37 numaralı otobüsün şoförüydü ve 2 Ağustos 1980'de, kurbanların bedenlerini Bologna tren istasyonundan morga, ertesi gün şafak vaktine kadar taşıdı. Her zamanki tarifeli sefer değildi ama çok özel yolcuları korumayı amaçlayan zorlu bir servisti. Ve bunu , çaresizlik ve öfkeden başka hiçbir duyguya yer bırakmayan o ana rağmen yaptı. Toplamda 85 kişi öldü ve 200'den fazla kişi yaralandı: Bologna katliamı, İkinci Dünya Savaşı'ndan bu yana İtalya'da gerçekleştirilen en ciddi terör saldırısıydı ve yalnızca kurbanların ailelerinin acısıyla değil, aynı zamanda orada bulunan ve kurbanlara yardım sağlayanların tanıklığıyla da hatırlanmaktadır.

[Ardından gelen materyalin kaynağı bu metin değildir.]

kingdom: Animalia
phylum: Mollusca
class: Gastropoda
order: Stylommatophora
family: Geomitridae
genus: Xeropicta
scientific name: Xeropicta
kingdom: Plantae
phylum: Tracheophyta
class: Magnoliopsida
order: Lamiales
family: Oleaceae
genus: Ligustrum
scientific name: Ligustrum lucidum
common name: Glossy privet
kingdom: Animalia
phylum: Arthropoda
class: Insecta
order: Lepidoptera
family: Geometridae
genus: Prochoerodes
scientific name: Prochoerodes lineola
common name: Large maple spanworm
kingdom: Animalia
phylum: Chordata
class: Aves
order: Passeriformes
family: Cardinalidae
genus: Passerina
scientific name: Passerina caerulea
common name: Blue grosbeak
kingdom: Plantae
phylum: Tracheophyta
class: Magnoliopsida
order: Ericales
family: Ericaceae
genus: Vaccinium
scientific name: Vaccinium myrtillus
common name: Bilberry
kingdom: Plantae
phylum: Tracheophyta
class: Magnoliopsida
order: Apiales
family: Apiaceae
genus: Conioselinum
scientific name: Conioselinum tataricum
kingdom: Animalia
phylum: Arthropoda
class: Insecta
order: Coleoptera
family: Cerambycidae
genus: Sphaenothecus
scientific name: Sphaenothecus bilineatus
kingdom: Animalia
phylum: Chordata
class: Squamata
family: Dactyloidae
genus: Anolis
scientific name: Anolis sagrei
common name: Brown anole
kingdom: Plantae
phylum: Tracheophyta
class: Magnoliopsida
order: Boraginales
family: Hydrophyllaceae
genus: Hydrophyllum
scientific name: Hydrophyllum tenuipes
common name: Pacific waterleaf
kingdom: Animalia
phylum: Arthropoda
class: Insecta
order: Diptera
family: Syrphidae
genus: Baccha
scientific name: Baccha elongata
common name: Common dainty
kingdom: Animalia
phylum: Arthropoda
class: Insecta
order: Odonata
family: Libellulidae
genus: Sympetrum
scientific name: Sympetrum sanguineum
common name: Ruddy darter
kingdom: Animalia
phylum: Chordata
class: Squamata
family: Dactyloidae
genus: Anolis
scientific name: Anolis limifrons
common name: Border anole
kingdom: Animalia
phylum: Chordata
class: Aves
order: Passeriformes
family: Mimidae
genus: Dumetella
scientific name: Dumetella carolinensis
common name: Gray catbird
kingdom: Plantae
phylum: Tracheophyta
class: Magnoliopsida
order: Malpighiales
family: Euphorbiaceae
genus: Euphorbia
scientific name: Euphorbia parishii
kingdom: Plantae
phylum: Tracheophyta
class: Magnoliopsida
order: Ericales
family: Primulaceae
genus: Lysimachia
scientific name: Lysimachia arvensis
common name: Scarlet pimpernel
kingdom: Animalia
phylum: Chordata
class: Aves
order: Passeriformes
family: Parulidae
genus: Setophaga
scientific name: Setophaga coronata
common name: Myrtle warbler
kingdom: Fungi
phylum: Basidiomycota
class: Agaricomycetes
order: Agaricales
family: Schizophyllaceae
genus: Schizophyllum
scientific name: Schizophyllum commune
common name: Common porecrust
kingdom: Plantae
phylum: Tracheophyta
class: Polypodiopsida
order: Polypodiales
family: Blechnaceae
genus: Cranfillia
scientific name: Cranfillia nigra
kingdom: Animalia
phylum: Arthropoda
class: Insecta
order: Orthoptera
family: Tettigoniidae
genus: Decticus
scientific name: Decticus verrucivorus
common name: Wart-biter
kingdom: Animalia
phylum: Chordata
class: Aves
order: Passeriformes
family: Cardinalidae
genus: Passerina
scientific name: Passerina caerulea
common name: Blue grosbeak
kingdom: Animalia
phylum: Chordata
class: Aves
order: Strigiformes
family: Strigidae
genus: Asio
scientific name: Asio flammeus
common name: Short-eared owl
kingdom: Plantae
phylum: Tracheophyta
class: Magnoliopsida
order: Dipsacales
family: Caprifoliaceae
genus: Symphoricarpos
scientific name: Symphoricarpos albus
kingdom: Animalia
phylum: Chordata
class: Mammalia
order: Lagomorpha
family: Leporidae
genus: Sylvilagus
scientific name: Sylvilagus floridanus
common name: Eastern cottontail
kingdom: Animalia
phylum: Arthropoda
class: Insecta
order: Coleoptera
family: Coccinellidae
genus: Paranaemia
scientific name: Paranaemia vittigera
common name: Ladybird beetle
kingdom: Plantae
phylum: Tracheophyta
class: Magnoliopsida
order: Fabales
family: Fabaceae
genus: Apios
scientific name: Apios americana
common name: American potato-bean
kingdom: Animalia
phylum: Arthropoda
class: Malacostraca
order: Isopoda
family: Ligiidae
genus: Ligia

O günle ilgili neler hatırlıyorsunuz?
2 Ağustos 1980'de, yaz tatilinden sonra işe dönüyordum ve beni bekleyen neşeli bir günü hayal ediyordum. Meslektaşlarım ve arkadaşlarımla buluşup, bugünün olağanüstü bir şey olmadığını, ama o yıllarda alışılmadık olduğunu düşündüğüm bir deneyimimi anlatmak istiyordum. Arnavutluk'ta tatildeydim ve o günlerde bu o kadar kolay değildi. Sosyalleşmek, gözlerimi ve ruhumu güzelliklerle dolduran her şeyi paylaşmak istiyordum. Vardiyam çok erken, sabah 5:00'te başlıyor, öğleden sonra 1:00 civarında veya biraz daha geç bitiyordu. Arkadaşlarımla kısa bir mola vermiştim ve otobüse binerek istasyona dönüyordum.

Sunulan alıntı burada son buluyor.